To 'get oxytocin flowing' and a new energy, Lindsay closed the door on the bedroom for Adam and I to reconnect through his exhaustion. For the first time in so many hours we talked, kissed and touched my breasts. Then we walked together around our cluttered birth cave. It must have been tricky for her to give us real privacy such close quarters but as I leaned on the edge of the pool in my housecoat, hips held from behind by Adam, Lindsay disappeared in my mind and the contractions got very strong again. It felt like an insane, low, butt pain.

She checked my cervix, 9 1/2 cms, so close and the head was coming down.

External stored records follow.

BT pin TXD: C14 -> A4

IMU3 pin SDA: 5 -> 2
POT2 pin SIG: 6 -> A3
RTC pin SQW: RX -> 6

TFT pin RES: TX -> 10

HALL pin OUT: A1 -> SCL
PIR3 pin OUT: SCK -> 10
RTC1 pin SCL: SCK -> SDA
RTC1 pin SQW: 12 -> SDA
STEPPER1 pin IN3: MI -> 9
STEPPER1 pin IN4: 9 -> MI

I couldnt tell if I had 'the urge' to push but I definitely wanted to do something about the pain in my butt. She suggested I start pushing and held the lip of my cervix aside as I beared down squatting by the bed. These painful, short intense pushes where draining. When I held sounds inside and sent the energy downward, I felt movement. Lindsay told me i could reach inside to feel the head, it wasnt smooth like i expected but a bunch of skin folds. Soon squatting felt too intense so I laid on my side on our bed.

With the morning light shining in and for less than an hour i'm told, I pushed during contractions to bring that head out. It was a physical feeling I never could have predicted and can't put into words. The baby's head slipped in and out, irrationally I feared it would slip way back. Adam and the midwives assured me and I even remember screaming at them that birth is impossible, 'I cant do it!'. But with one leg in the air supported by a second midwife Corrina and a warm cloth on my perineum, the baby crowned. With my hands I felt the head, a wrinkly little bulge passing over my tissues, pulling them to their limit. I remember Adam crying happy tears which reassured me, then with one final gentle push my clitoris felt stretched, a crazy pain as the shoulders passed. I heard a little cry then felt the baby on my belly. I said 'its so big!' and felt shock that an actual baby was what all this work was for.

Baby was pink and soft, quiet and warm. Adam told me, 'we did it, we had a gentle birth'. I was so intensely stoked, pleased and proud. Without thinking I brought the baby to my breast and was shocked that the little mouth opened and sucked. We layed there skin to skin while Lindsay and midwife Corrina did chord traction to remove the placenta, belly rubbing, an oxytocin shot in the leg, and pressure on tissues to examine for tearing. This whirlwind of activity was distracting and now I believe to be unnecessary. At the time, a new-born mom I had faith that their treatment was helpful somehow. But in retrospect I can see my relief when they promptly left.

A bag of laundry, placenta in the fridge and me 'a mother'? I am still trying to believe this amazing family is all mine. 'My birth', as I call it, had twenty nine hours of active labour, no drugs for pain or antibiotics, no injury, a feeling of respect and control throughout but I am left with questions. What impact did the regular heart-rate and cervical checks have on me? Was the later part of my labour rushed? Were the multiple after-birth interventions necessary?

After half an hour, I put my hand under the recieving blanket and touched a little vulva. I became mother to a daughter, to whom I will always say: "Ivy, ask questions and seek brave answers".